Make the fried green tomatoes: Set a large plate near your workspace. Sprinkle the tomatoes lightly on both sides with ¼ teaspoon of the salt.
In a wide, shallow bowl or pie plate, whisk together the cornmeal, pepper, smoked paprika and ⅛ teaspoon of the salt.
In a small bowl, whisk together the buttermilk with the remaining ⅛ teaspoon of salt.
Dip a tomato slice in the buttermilk mixture and turn to coat. Transfer it to the cornmeal mixture and turn several times to coat, patting the coating with your fingers to help it stick, if needed. Transfer the prepared slice to the large plate, and repeat with the remaining tomato slices.
Place a wire rack over a large sheet pan and set it next to the stovetop.
In a large (12-inch) skillet over medium heat, heat the oil until shimmering. Gently lay the tomato slices in the oil and fry until deep golden brown on the bottom, 3 to 4 minutes. Flip the slices, and fry on the other side until deep golden brown on the bottom, 3 to 4 minutes. Transfer them to the wire rack to drain.
To assemble: Place one lettuce leaf on the bun bottoms. Top each with a few pickle slices. Lay a fried green tomato slice on each set of pickles, and top each with 2 tablespoons of the pimento cheese and the bun tops. Serve warm or at room temperature.
Servings: 4 (makes 4 sandwiches)
Substitutions: For extra-sharp cheddar, use sharp cheddar or smoked cheddar, or a blend. For hand-grated cheese, use pre-grated cheese. For mayonnaise, use vegan mayonnaise. For shallot, use onion. For fine cornmeal, use coarse cornmeal, all-purpose flour or plain breadcrumbs. For buttermilk, use plain yogurt or kefir. (If using Greek yogurt, whisk in a little water to thin.) For butter lettuce, use Bibb, or red or green leaf lettuce. Gluten-free? Use gluten-free buns.

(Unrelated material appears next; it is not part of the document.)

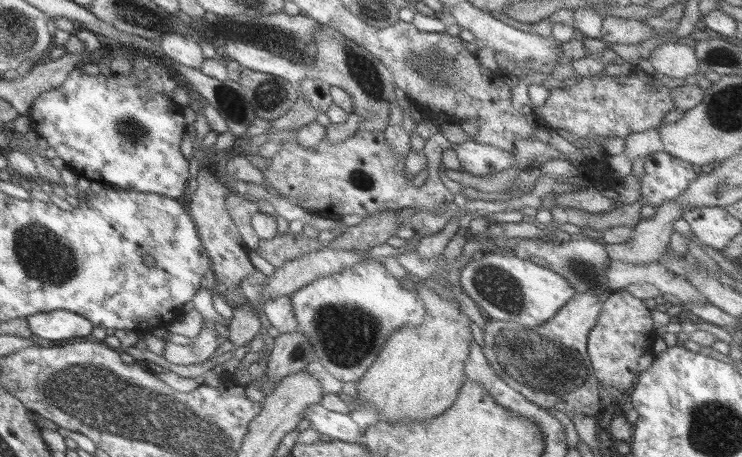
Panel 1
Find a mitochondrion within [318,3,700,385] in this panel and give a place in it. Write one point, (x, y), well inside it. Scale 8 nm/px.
(434, 64)

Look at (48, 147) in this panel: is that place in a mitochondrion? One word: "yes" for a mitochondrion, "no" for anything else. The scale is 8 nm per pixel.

Variations: To use an air fryer, spray the cornmeal-coated green tomatoes generously with nonstick cooking spray and air-fry at 400°F for about 15 minutes, or until golden brown, flipping them once halfway through. To serve these as appetizers, omit the buns, lettuce and pickles, and scoop the pimento cheese onto the warm fried tomatoes (cut into smaller pieces, if you’d like). To serve as lettuce wraps, omit the buns.
* Notes: Look for firm, unripe green tomatoes, not varieties such as Green Zebra that are green even when ripe. You should get four equal slices from an 8-ounce tomato, with some trim left over.
Make ahead: The pimento cheese can be prepared and refrigerated for up to 4 days before making the sandwiches. Storage: Refrigerate the fried tomatoes and the pimento cheese separately for up to 4 days.
Nutritional information per serving (1 sandwich): 348 calories, 20 g fat, 6 g saturated fat, 32 g carbohydrates, 647 mg sodium, 25 mg cholesterol, 12 g protein, 2 g fiber, 7 g sugar.